ARTICLE >>
My family's home....before and after Sherman and his henchman came through with torches and flames....
http://i54.tinypic.com/nvxips.jpg
http://i54.tinypic.com/102qouu.jpg
http://i54.tinypic.com/qofxtv.jpg


I found all these Civil War bullets within a cpl. hundred yards of my Grandparents home in Buckhead, Atlanta...directly on the banks of the Chattahoochee River....
http://i55.tinypic.com/2zrg7s9.jpg

Thanks for putting that up. I agree with you that allot of Sherman's march to the sea was, especially by today's definitions, unjustified. In fact, it was Sherman's methods that most inspired the British during the Boer War in Kitchener's campaign of burning farms and homes of women and children. No one has ever made a good argument for how burning down a family's home and destroying their livelihood and then causing them to die of starvation or exposure is somehow not criminal at all--only killing them directly is.

Gutshot John
04-13-11, 14:51
How many civilians died from starvation after Sherman's march? How many of those deaths were directly attributable to Sherman's actions? How many were actually killed by Sherman's men? How about some hard numbers?

They are available by the way but any number I provide will be disputed so look them up yourself. You've made the claim, show me the evidence for that claim.

REQUIREMENTS >>
[A] Decide whether each statement below agrees with the discussion of Sherman's march, and answer yes or no for each, quoting the words of the discussion that settle it: (i) the bullets were found within a couple hundred yards of the grandparents' home on the Chattahoochee River; (ii) the British drew on Sherman's methods during the Boer War; (iii) Gutshot John supplies figures for civilian deaths after the march.
[B] Carry on the discussion of Sherman's march, starting after its last sentence.

SUPPLIED RECORDS >>
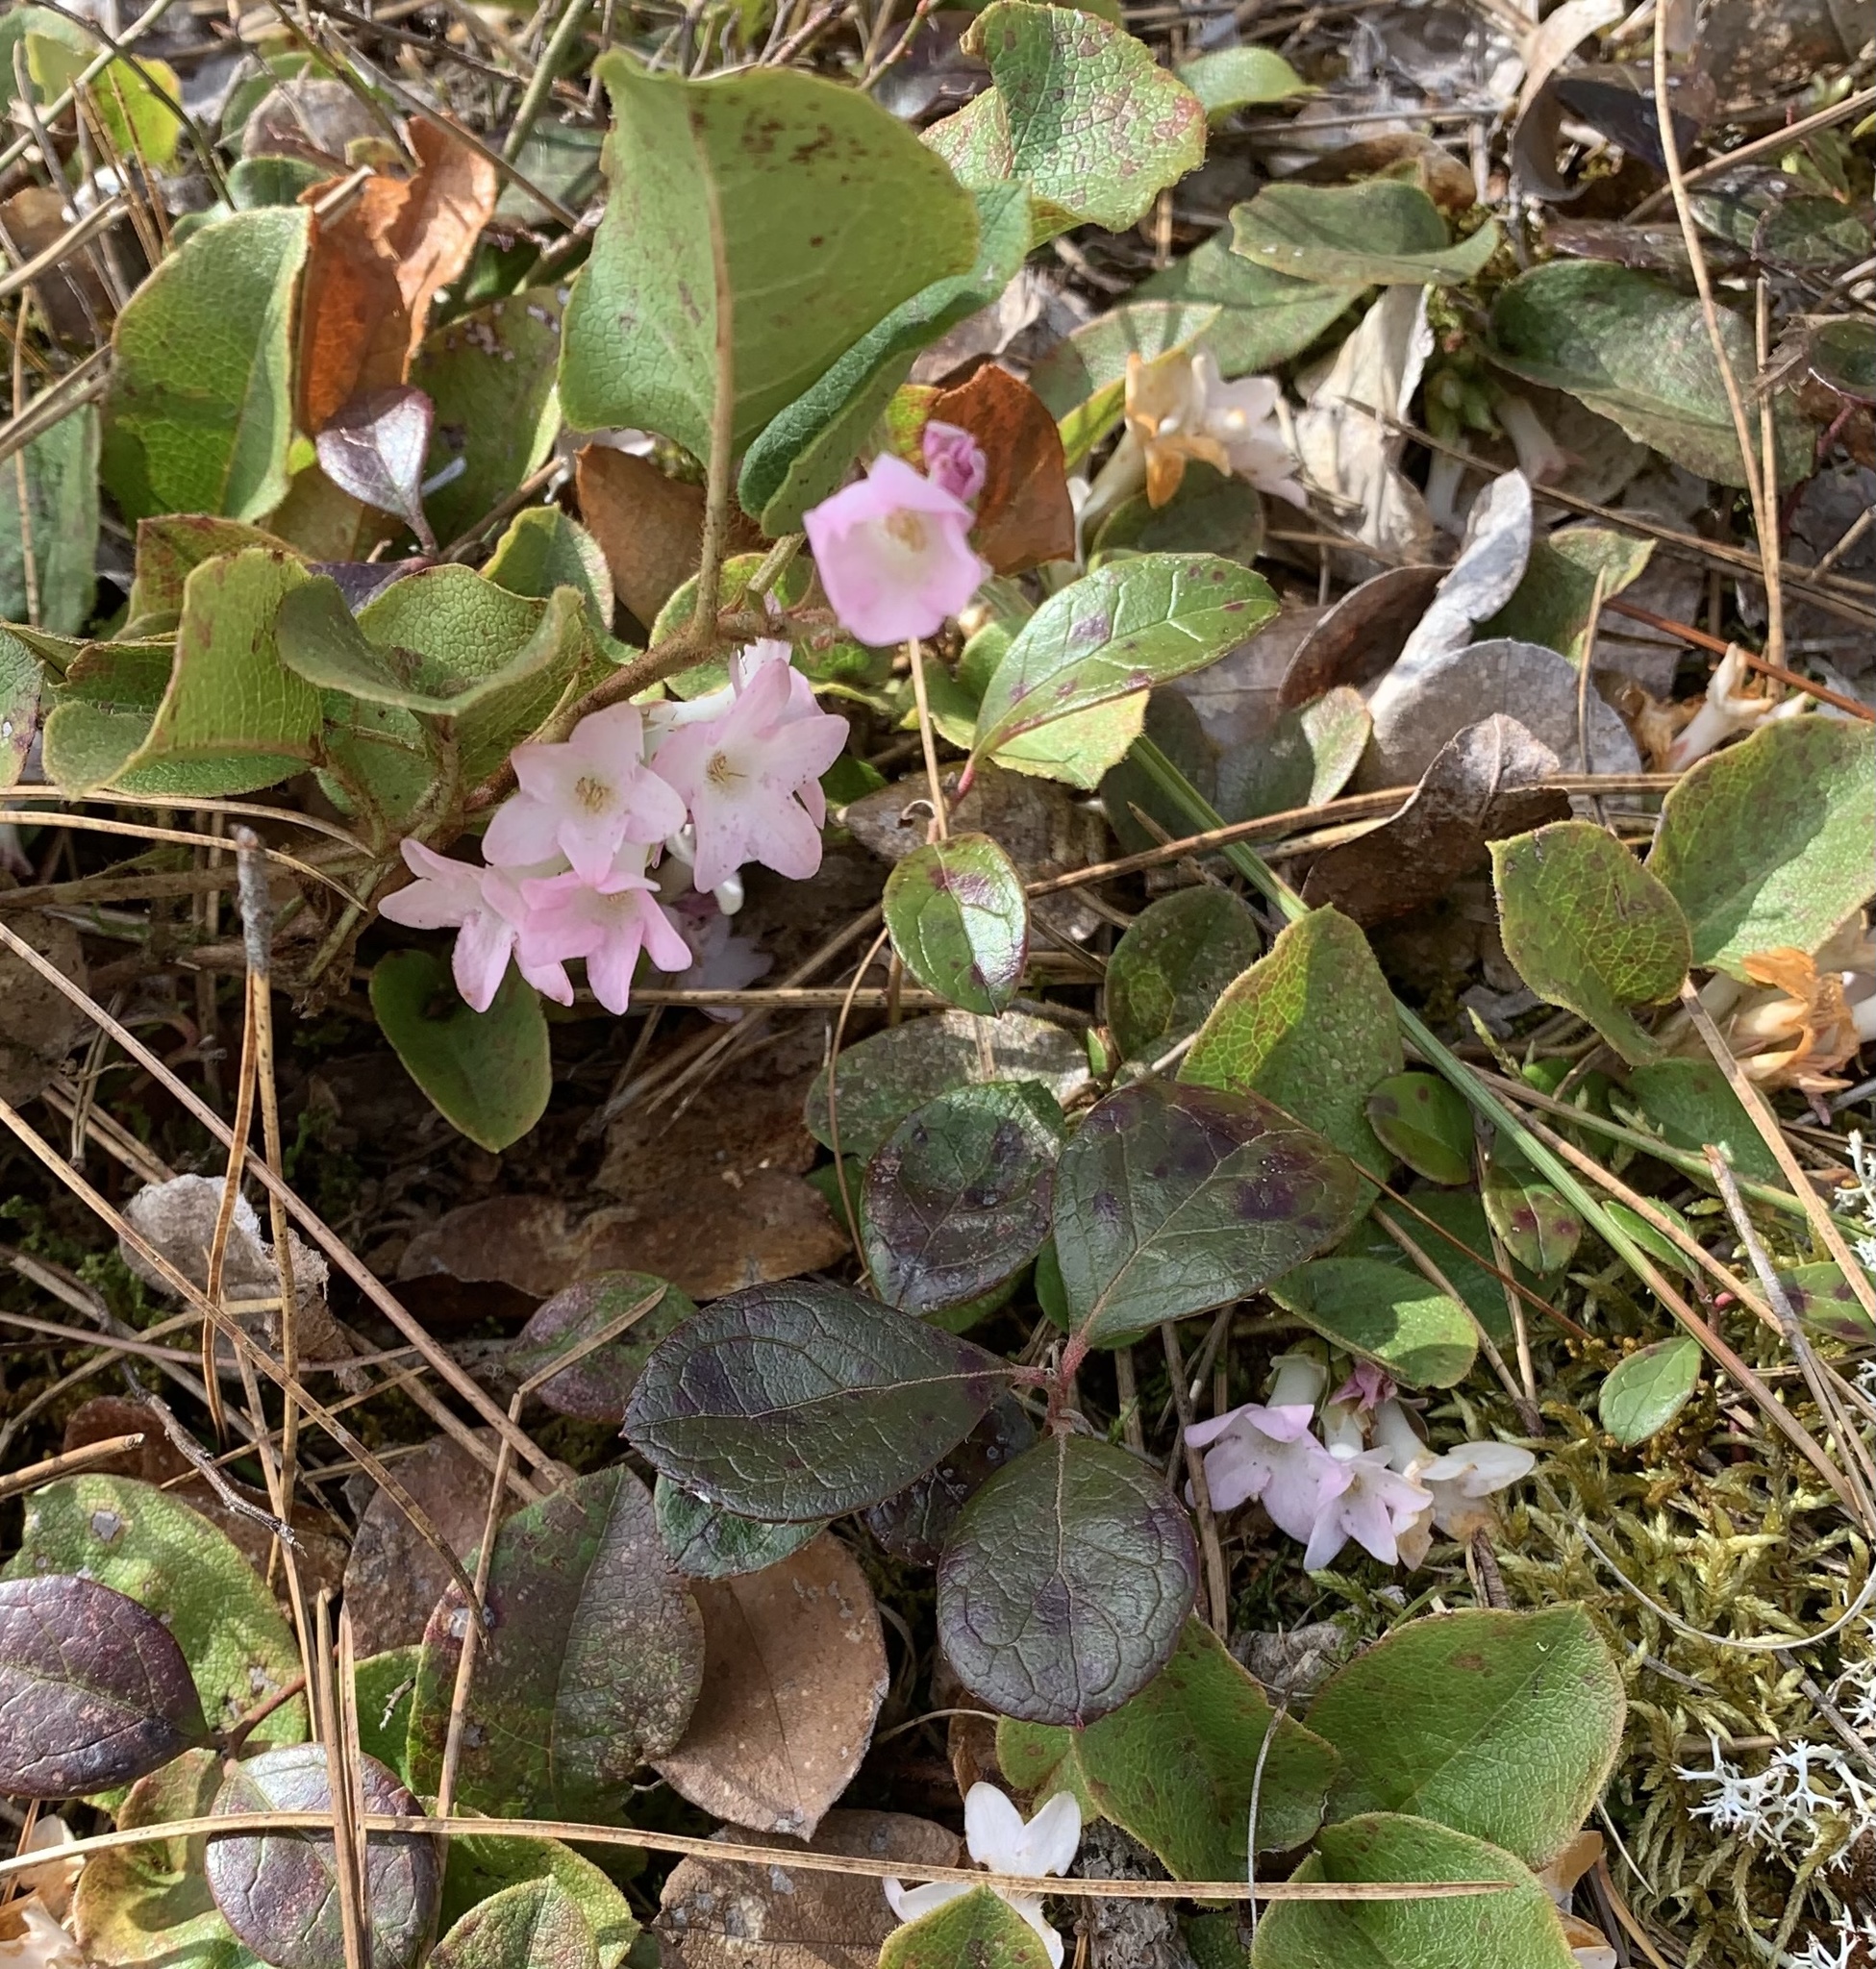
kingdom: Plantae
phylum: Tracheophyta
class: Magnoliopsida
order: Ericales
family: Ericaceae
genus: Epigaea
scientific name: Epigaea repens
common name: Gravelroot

* * *

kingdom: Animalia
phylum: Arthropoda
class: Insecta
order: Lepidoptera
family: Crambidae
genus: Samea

FINAL RESULTS >>
[A]
(i) Yes: "I found all these Civil War bullets within a cpl. hundred yards of my Grandparents home in Buckhead, Atlanta...directly on the banks of the Chattahoochee River"
(ii) Yes: "it was Sherman's methods that most inspired the British during the Boer War"
(iii) No: "any number I provide will be disputed so look them up yourself"

[B]
Suffice to say, that the numbers don't match the myth. It should also be noted that Southern soldiers contributed to starving their own citizens by doing the same thing that Sherman's men did.

Strategic war means you attack the means by which an enemy fights. That means you attack him economically if possible since the strength of his economy is the strength of his military. If your has an agricultural economy, you burn his farms, crops and kill livestock. If your enemy has an industrial economy, you burn his factories, oil refineries etc. It's a no brainer that the civilian economy provides, food, weapons, transportation and other goods that are then used by the military so it's definitely a legitimate target of war and has been for most of the history of modern warfare.

Sure property and livestock was destroyed, but that continues in warfare to this day. Tell me logistic infrastructure is not a legitimate target of war. I'll take the destruction of property over lives any day of the week. And the numbers of civilians that died at the hands of Sherman are virtually nil. It happened, but the numbers are ridiculously small when taken as a totality.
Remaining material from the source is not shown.